Obiettivo: Ripeti parola per parola il tratto del brano sugli aiuti a Gaza che va da "Quello che sta" fino a "necropolitica coloniale d’insediamento.", estremi compresi.

Brano scelto:
____________

Il ‘caos’ nella distribuzione degli aiuti a Gaza non è un fallimento del sistema. Il sistema è progettato per fallire.
- Abdaljawad Omar
- 30 mag
- Tempo di lettura: 8 min
Israele sta usando la cosidetta Gaza Humanitarian Foundation per raggruppare il popolo palestinese in enclavi sempre più ristrette, costringendo le persone a spostarsi per necessità. Stiamo assistendo all’ascesa di un nuovo tipo di umanitarismo in cui le zone degli aiuti hanno anche la funzione di zone di morte.

Non stiamo assistendo a una rottura con le cose come erano prima.
Quello che sta accadendo oggi a Gaza, dove gli aiuti alimentari cadono dal cielo come ordinanze e i "corridoi umanitari" hanno la funzione di zone di morte, non è il crollo dell'umanitarismo, ma il suo logico compimento in condizioni di necropolitica coloniale d’insediamento.
Leggere queste scene, il paracadute che ha ceduto, i sacchi di farina intrisi di sangue, come tragici malfunzionamenti ha un suo fascino. Ma non è ciò sono.
Sono la grammatica di un sistema che ha a lungo suturato la preoccupazione umanitaria alla logistica militare, i soccorsi alla sorveglianza e gli aiuti alla dominazione.
Ma qualcosa è cambiato, non nei contenuti, ma nella forma.

____________

Record del dataset:

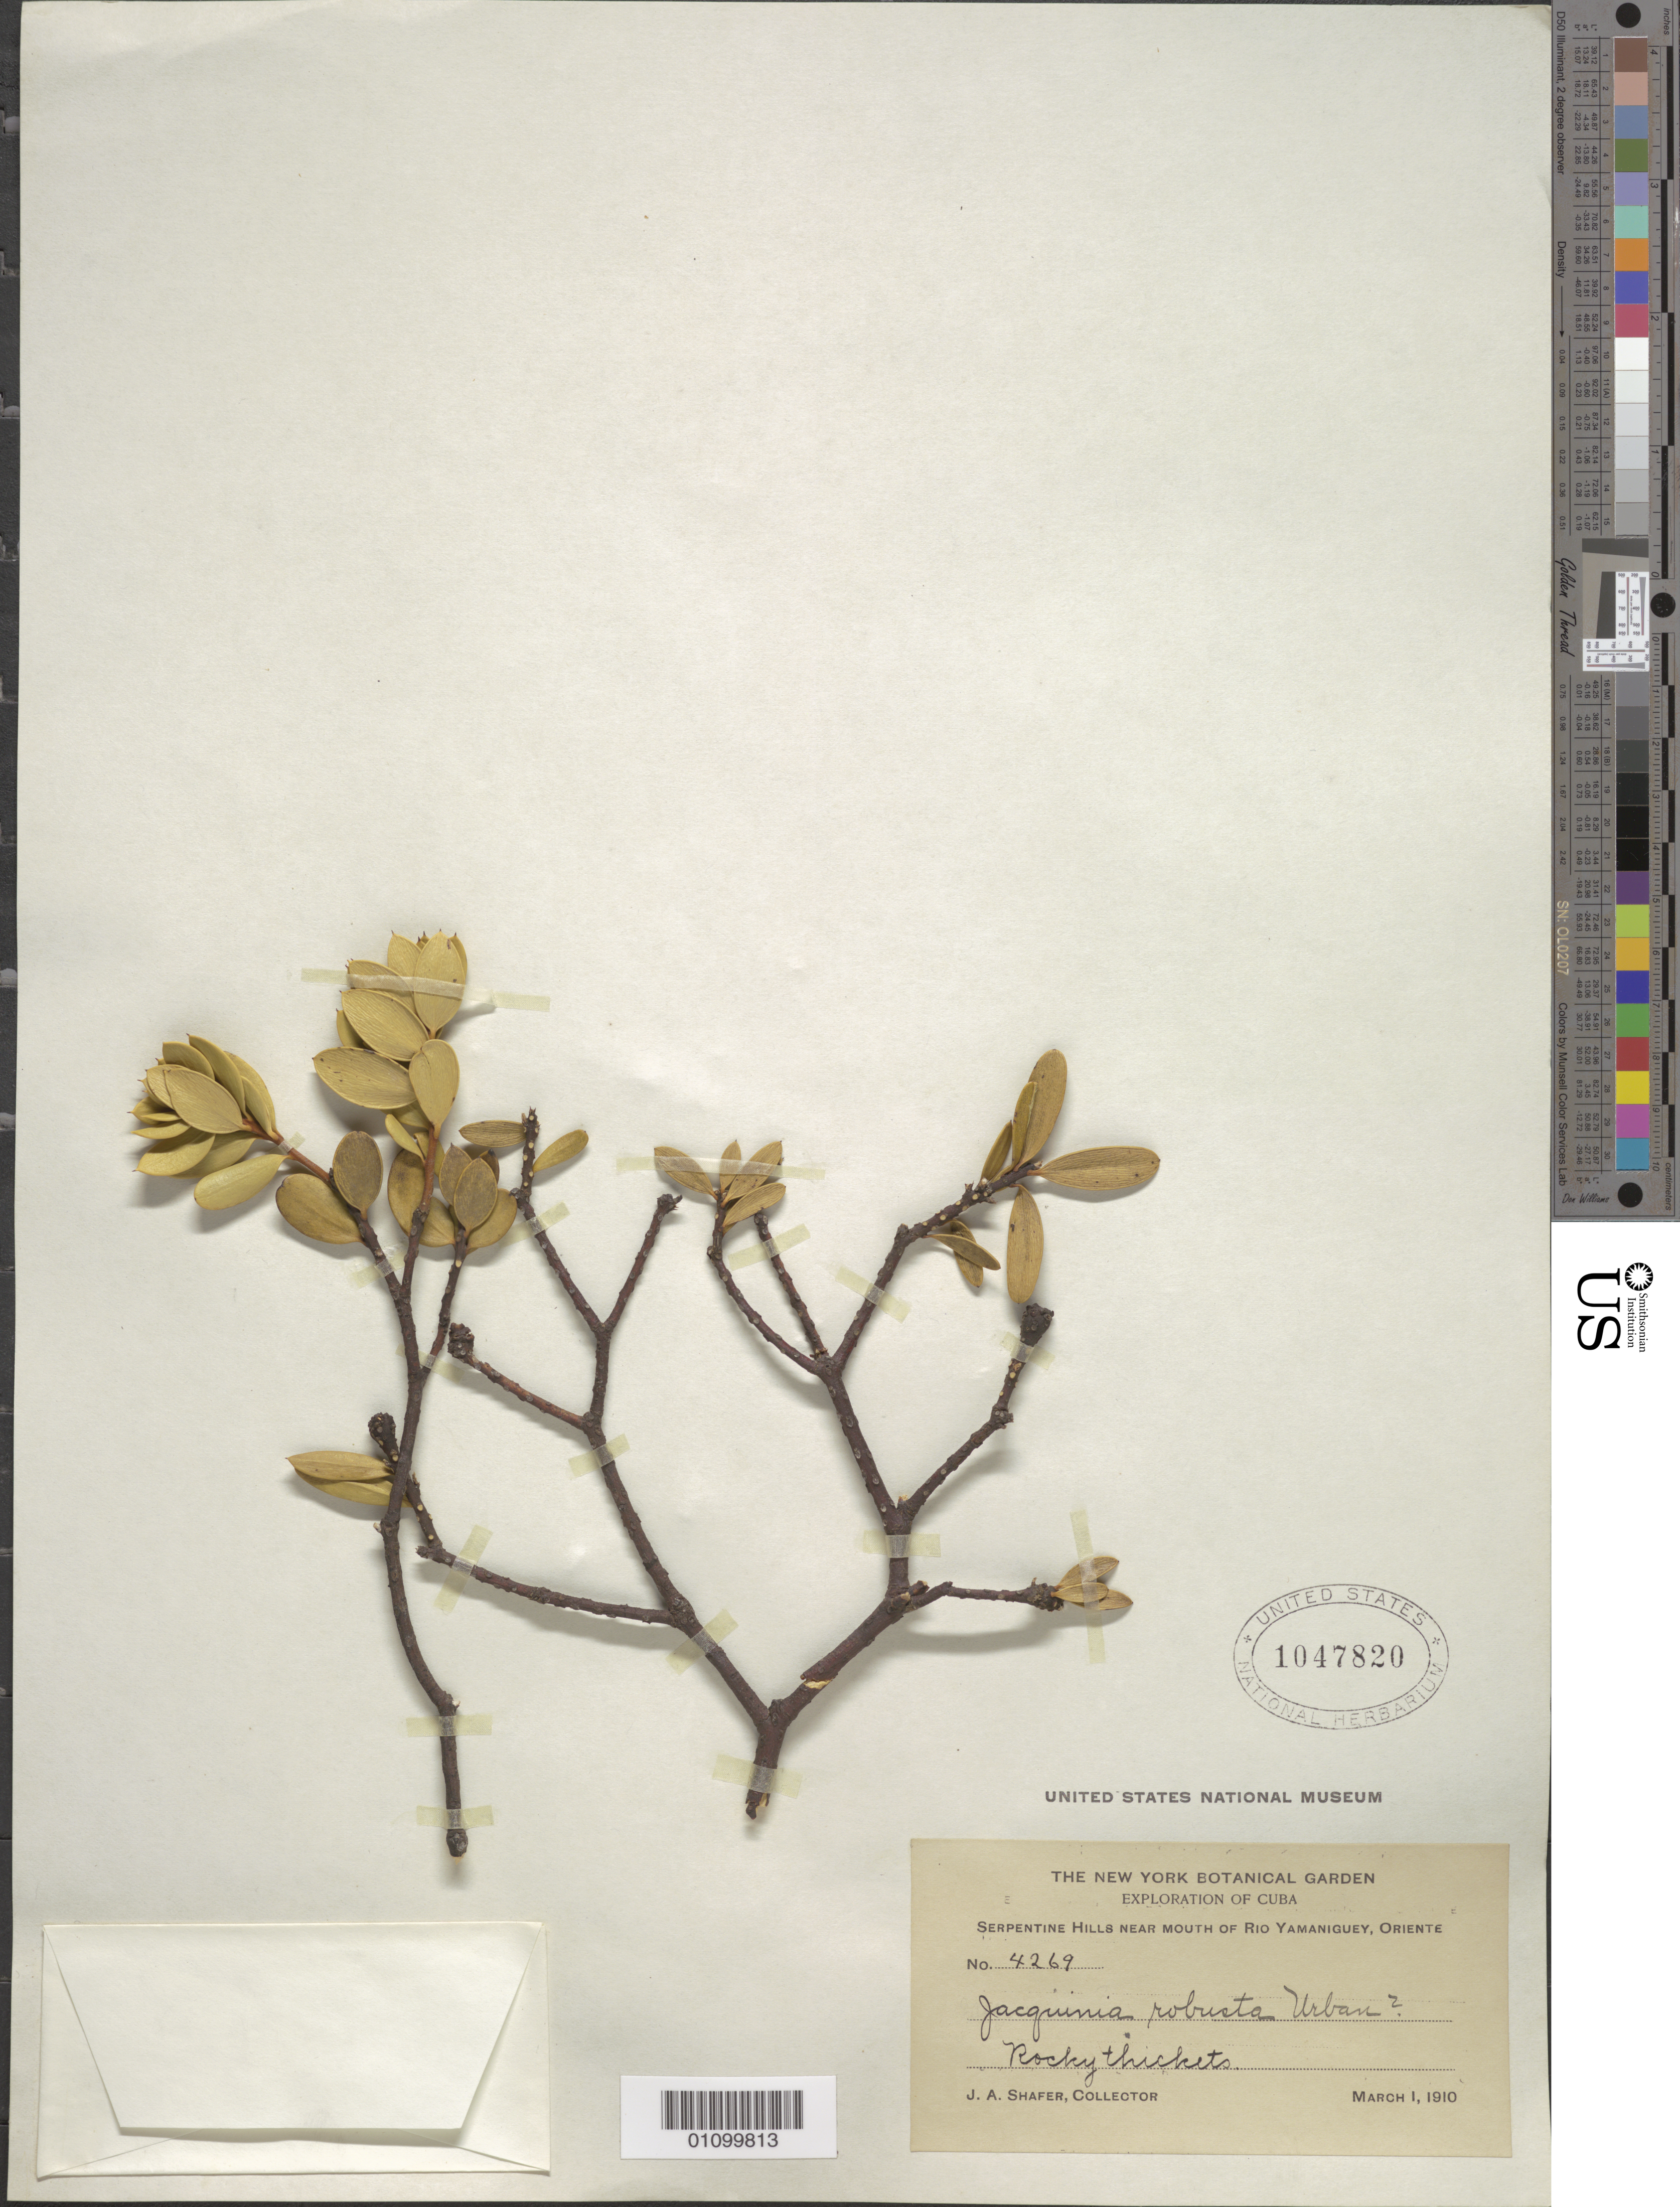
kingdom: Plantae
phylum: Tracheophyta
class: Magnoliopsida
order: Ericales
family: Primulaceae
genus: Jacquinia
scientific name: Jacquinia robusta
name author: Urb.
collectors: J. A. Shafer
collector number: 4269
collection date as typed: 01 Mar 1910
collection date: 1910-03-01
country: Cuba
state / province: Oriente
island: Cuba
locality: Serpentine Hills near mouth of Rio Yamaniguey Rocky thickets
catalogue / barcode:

____________

Risposta scritta:
Quello che sta accadendo oggi a Gaza, dove gli aiuti alimentari cadono dal cielo come ordinanze e i "corridoi umanitari" hanno la funzione di zone di morte, non è il crollo dell'umanitarismo, ma il suo logico compimento in condizioni di necropolitica coloniale d’insediamento.